> [Data to process]:
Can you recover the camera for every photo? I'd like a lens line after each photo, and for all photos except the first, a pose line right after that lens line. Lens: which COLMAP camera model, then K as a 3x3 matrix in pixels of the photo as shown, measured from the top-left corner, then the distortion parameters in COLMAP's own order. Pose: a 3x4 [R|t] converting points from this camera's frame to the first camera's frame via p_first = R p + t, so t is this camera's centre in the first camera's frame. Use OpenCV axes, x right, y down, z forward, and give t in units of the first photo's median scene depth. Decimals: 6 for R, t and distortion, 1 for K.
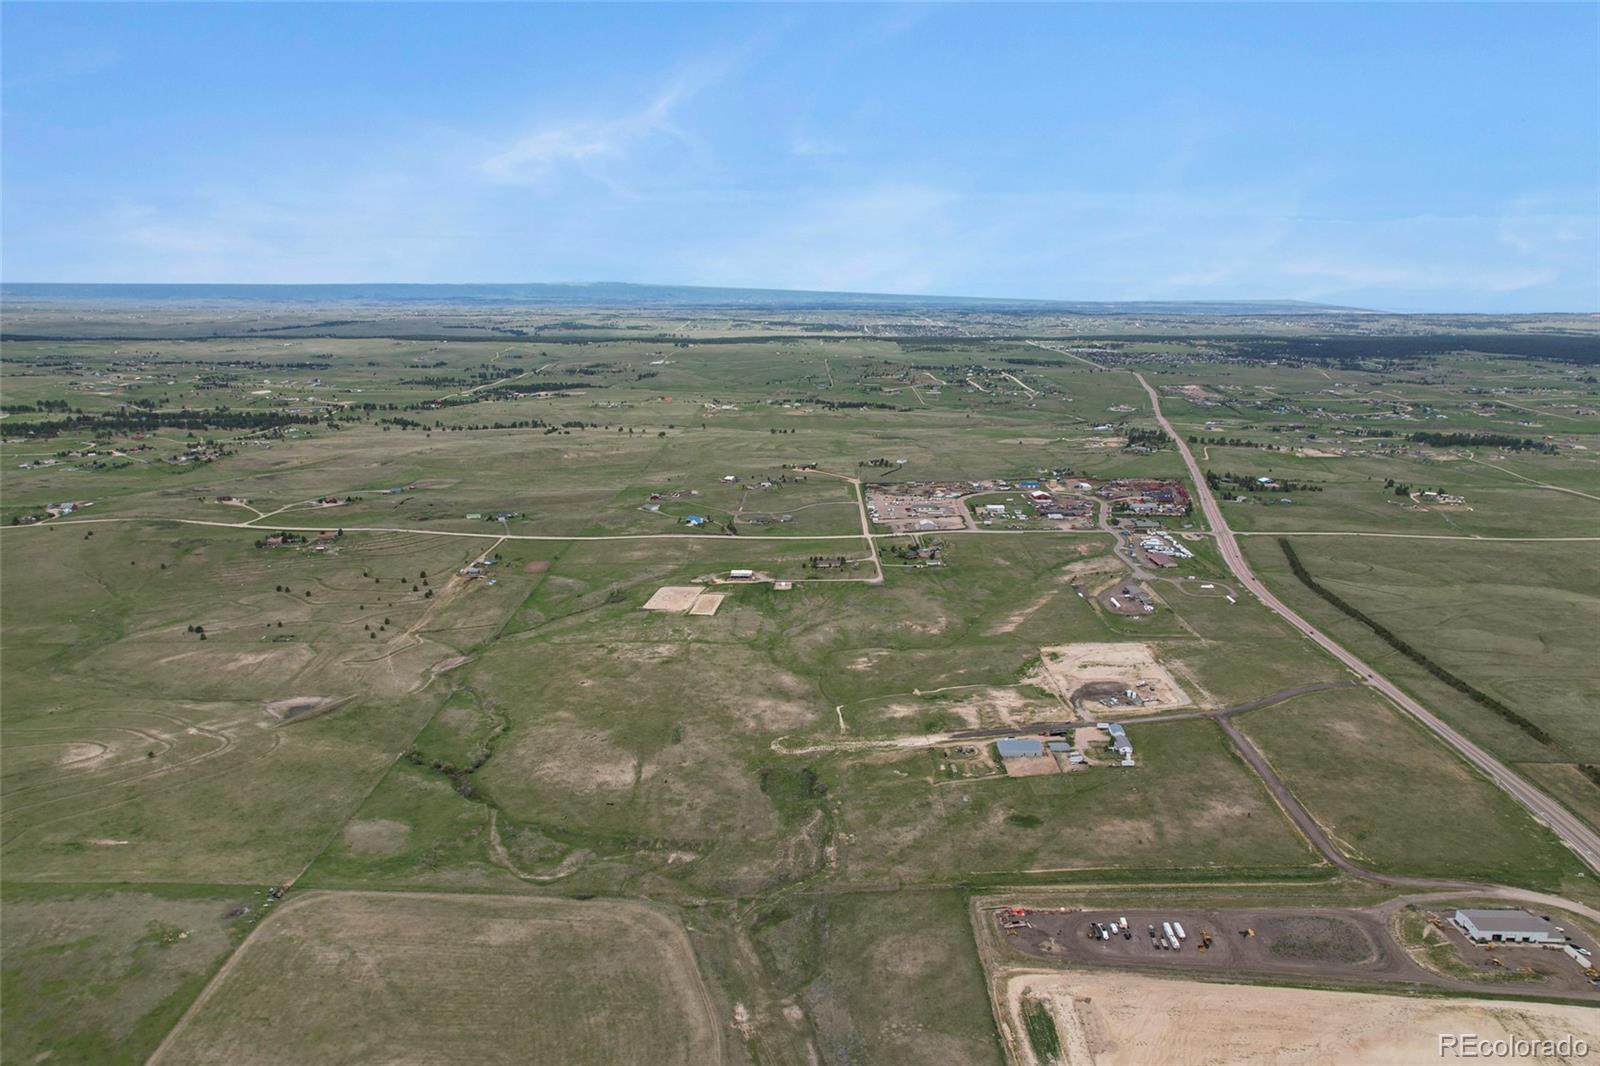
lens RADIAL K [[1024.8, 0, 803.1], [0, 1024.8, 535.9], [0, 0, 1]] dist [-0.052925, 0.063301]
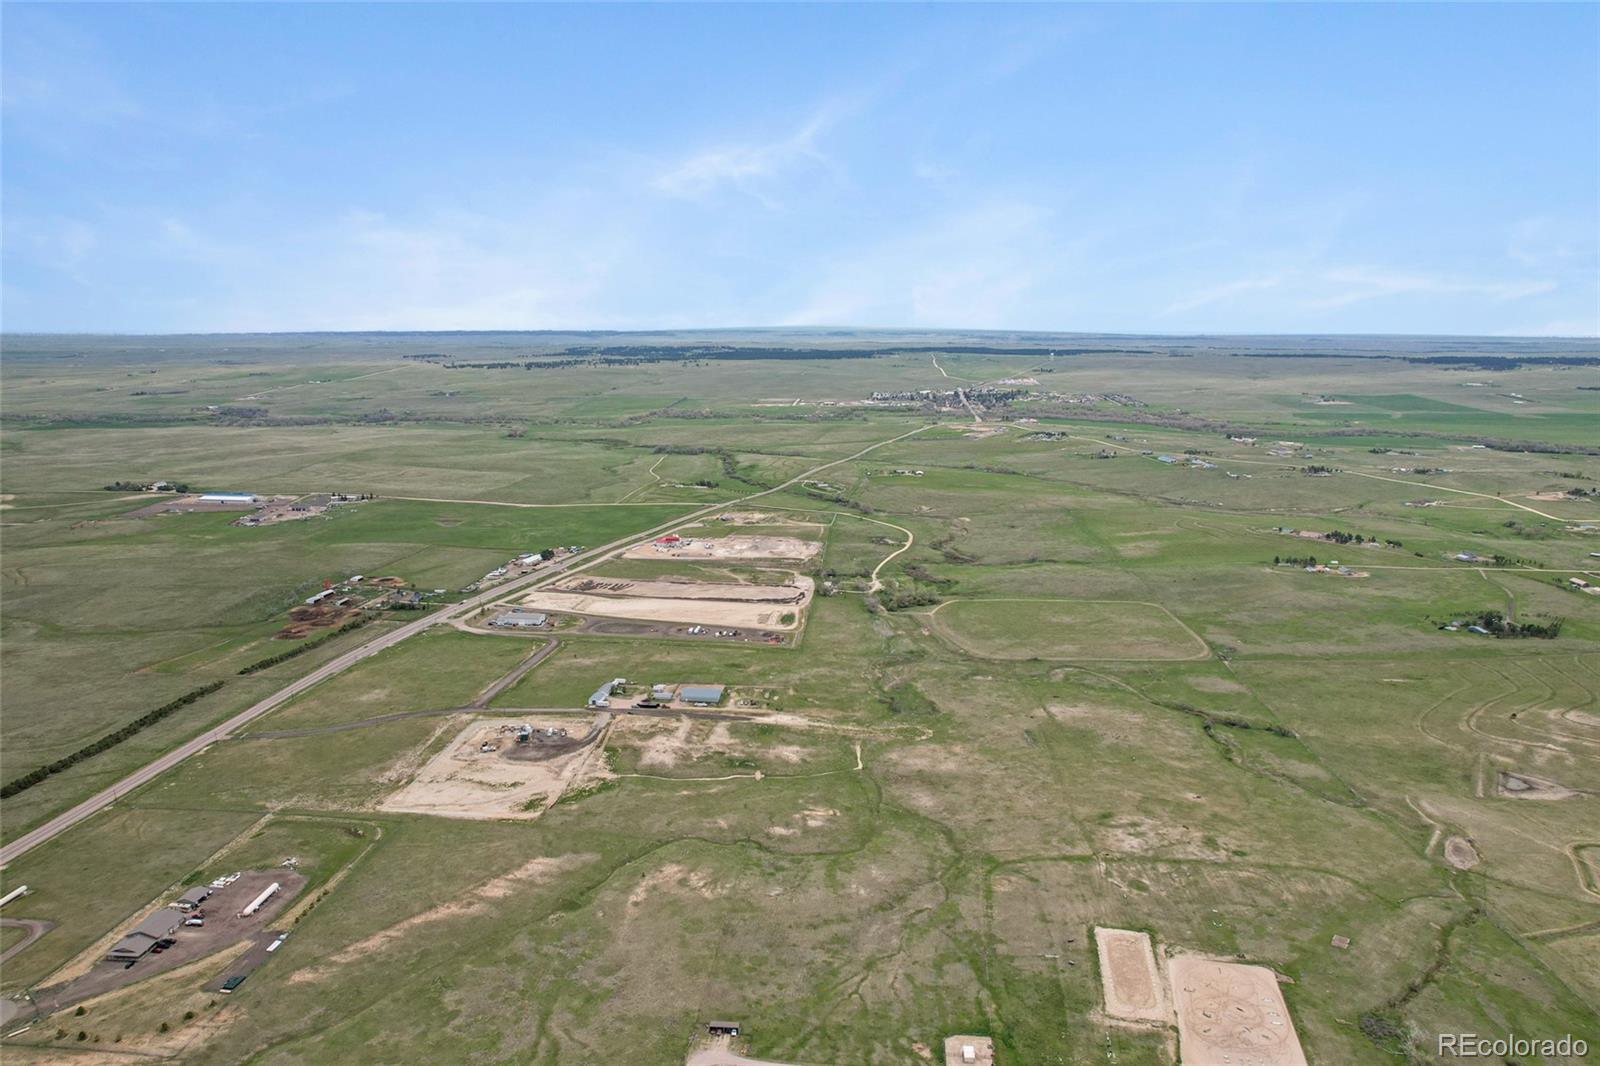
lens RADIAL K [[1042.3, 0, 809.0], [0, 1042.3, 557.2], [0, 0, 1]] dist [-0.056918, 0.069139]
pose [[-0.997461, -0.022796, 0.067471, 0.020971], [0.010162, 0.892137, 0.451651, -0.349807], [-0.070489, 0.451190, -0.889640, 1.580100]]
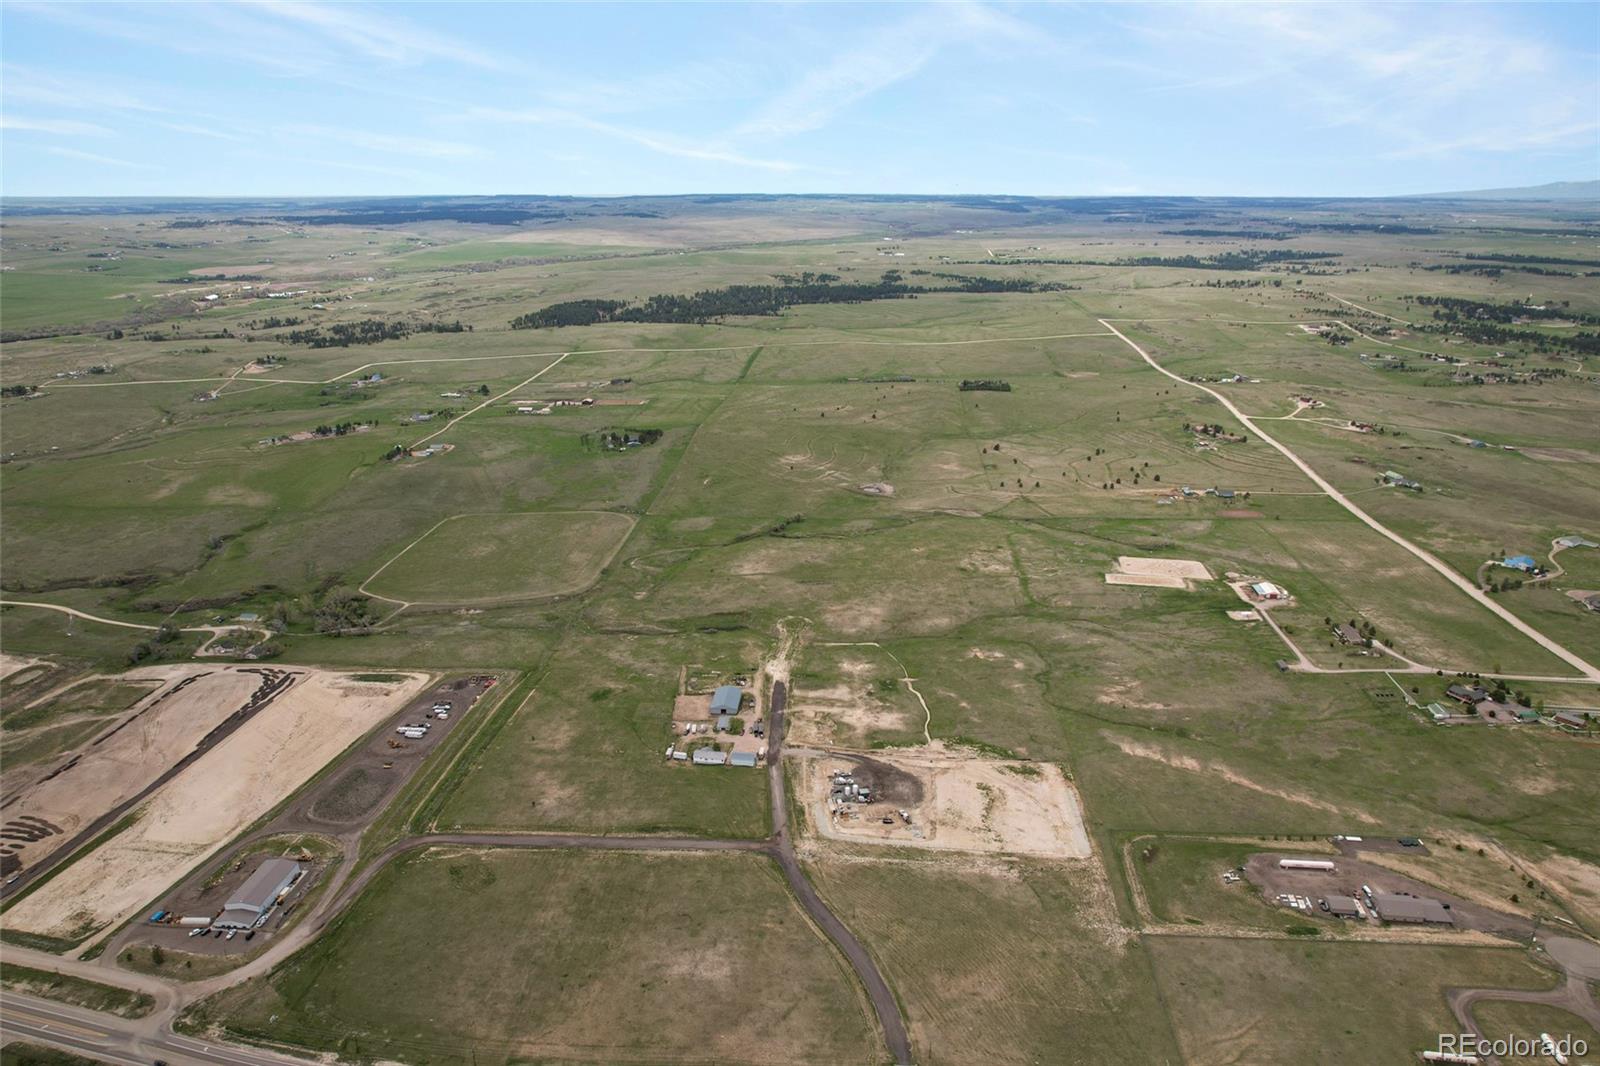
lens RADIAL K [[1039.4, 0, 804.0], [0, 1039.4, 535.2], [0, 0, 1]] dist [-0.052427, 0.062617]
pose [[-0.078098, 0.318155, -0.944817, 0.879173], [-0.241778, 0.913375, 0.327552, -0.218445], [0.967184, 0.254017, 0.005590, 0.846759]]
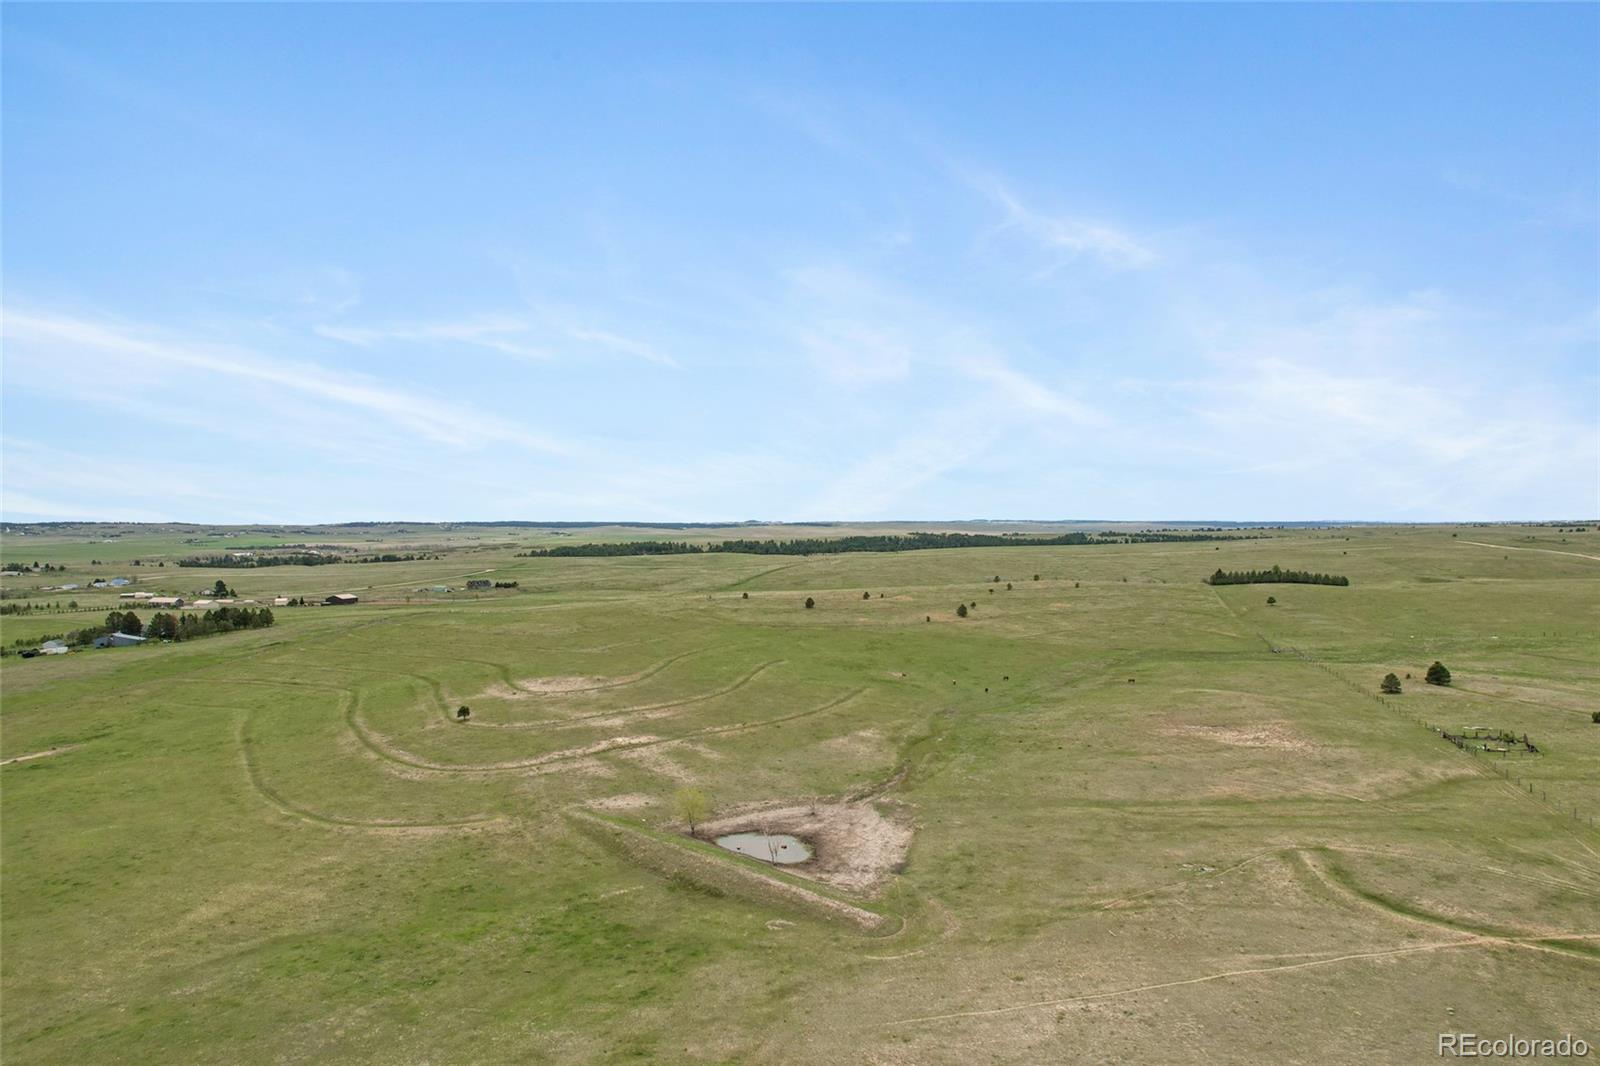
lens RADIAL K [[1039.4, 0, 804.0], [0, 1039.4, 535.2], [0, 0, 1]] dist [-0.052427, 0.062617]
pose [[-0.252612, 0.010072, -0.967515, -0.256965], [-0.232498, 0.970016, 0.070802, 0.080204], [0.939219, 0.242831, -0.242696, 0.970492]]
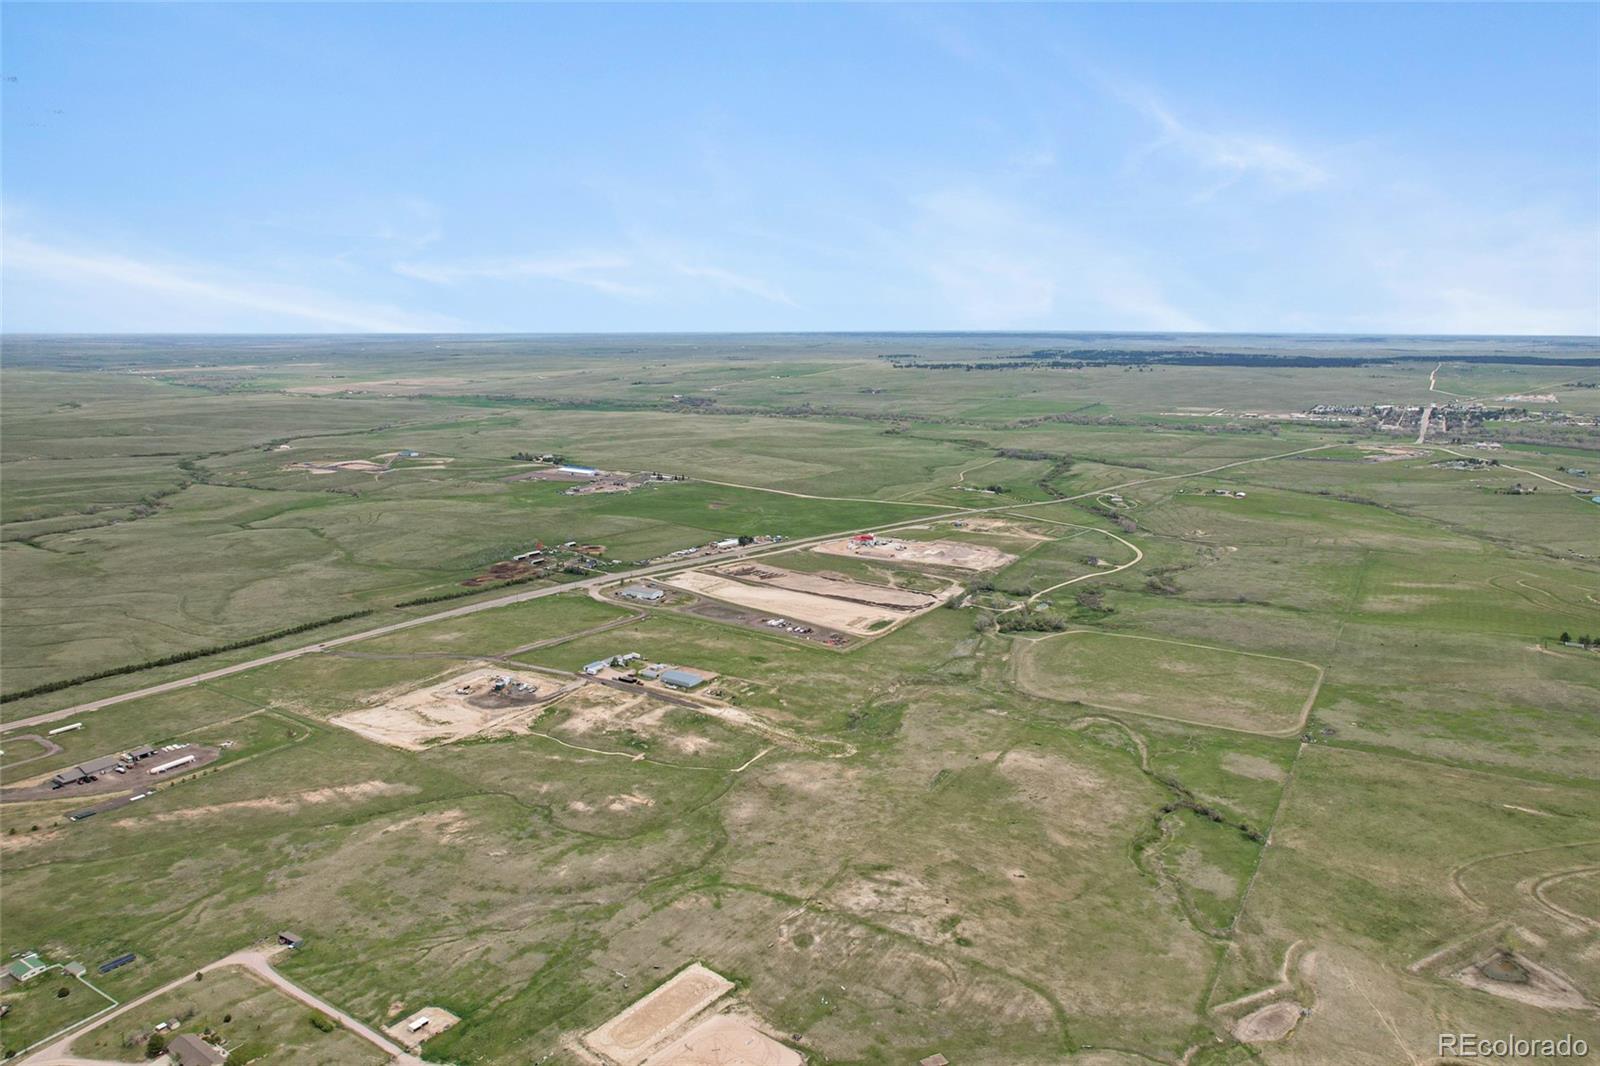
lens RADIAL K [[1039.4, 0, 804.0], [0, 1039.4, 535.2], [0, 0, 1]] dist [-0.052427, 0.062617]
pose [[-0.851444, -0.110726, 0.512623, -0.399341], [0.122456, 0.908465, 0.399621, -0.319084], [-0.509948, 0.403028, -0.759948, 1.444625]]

> [Task to carry out]:
Give back the records above exactly, with no pictures.

> [Reply to the exercise]:
Can you recover the camera for every photo? I'd like a lens line after each photo, and for all photos except the first, a pose line right after that lens line. Lens: which COLMAP camera model, then K as a 3x3 matrix in pixels of the photo as shown, measured from the top-left corner, then the distortion parameters in COLMAP's own order. Pose: a 3x4 [R|t] converting points from this camera's frame to the first camera's frame via p_first = R p + t, so t is this camera's centre in the first camera's frame. Use OpenCV axes, x right, y down, z forward, and give t in units of the first photo's median scene depth. Decimals: 6 for R, t and distortion, 1 for K.
lens RADIAL K [[1024.8, 0, 803.1], [0, 1024.8, 535.9], [0, 0, 1]] dist [-0.052925, 0.063301]
lens RADIAL K [[1042.3, 0, 809.0], [0, 1042.3, 557.2], [0, 0, 1]] dist [-0.056918, 0.069139]
pose [[-0.997461, -0.022796, 0.067471, 0.020971], [0.010162, 0.892137, 0.451651, -0.349807], [-0.070489, 0.451190, -0.889640, 1.580100]]
lens RADIAL K [[1039.4, 0, 804.0], [0, 1039.4, 535.2], [0, 0, 1]] dist [-0.052427, 0.062617]
pose [[-0.078098, 0.318155, -0.944817, 0.879173], [-0.241778, 0.913375, 0.327552, -0.218445], [0.967184, 0.254017, 0.005590, 0.846759]]
lens RADIAL K [[1039.4, 0, 804.0], [0, 1039.4, 535.2], [0, 0, 1]] dist [-0.052427, 0.062617]
pose [[-0.252612, 0.010072, -0.967515, -0.256965], [-0.232498, 0.970016, 0.070802, 0.080204], [0.939219, 0.242831, -0.242696, 0.970492]]
lens RADIAL K [[1039.4, 0, 804.0], [0, 1039.4, 535.2], [0, 0, 1]] dist [-0.052427, 0.062617]
pose [[-0.851444, -0.110726, 0.512623, -0.399341], [0.122456, 0.908465, 0.399621, -0.319084], [-0.509948, 0.403028, -0.759948, 1.444625]]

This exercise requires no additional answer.